5. En troisième lieu, les moyens tirés de l’erreur manifeste d’appréciation de la situation de M. A… et de la méconnaissance de l’article 8 de la convention européenne de sauvegarde des droits de l’homme et des libertés fondamentales, qui ne font l’objet que de très brefs développements dans les écritures et à l’appui desquels aucune pièce n’est produite, ne sont manifestement pas assortis des précisions permettant d’en apprécier le bien-fondé.
6. En quatrième lieu, le moyen tiré de la méconnaissance des stipulations de l’article 3 de la convention européenne de sauvegarde des droits de l’homme et des libertés fondamentales qui ne fait l’objet que de très brefs développements dans les écritures et au soutien duquel aucune pièce n’est versée n’est manifestement pas assorti des précisions permettant d’en apprécier le bien-fondé.
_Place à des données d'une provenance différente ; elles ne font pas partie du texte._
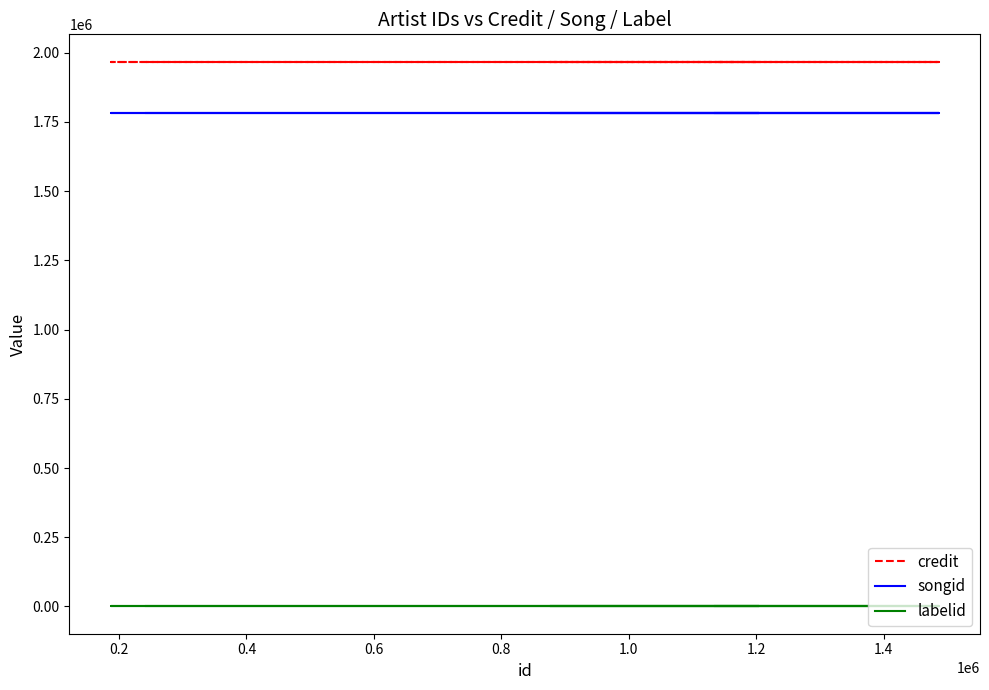

Does the chart display data point markers on the line(s)?

No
7. Il résulte de tout ce qui précède, que la requête de M. A… doit être rejetée par application des dispositions du 7° de l’article R. 222-1 du code de justice administrative, sans qu’il y ait lieu de l’admettre provisoirement au bénéfice de l’aide juridictionnelle.
O R D O N N E :
Article 1er : M. A… n’est pas admis au bénéfice de l’aide juridictionnelle à titre provisoire.
Article 2 : La requête de M. A… est rejetée.
Article 3 : La présente ordonnance sera notifiée à M. D… A…, à Me Kwemo et au préfet de police.
Fait à Paris le 12 décembre 2025.
La présidente de la 4e section
signé
N. Amat
La République mande et ordonne au préfet de police en ce qui le concerne et à tous commissaires de justice à ce requis en ce qui concerne les voies de droit commun contre les parties privées, de pourvoir à l’exécution de la présente décision.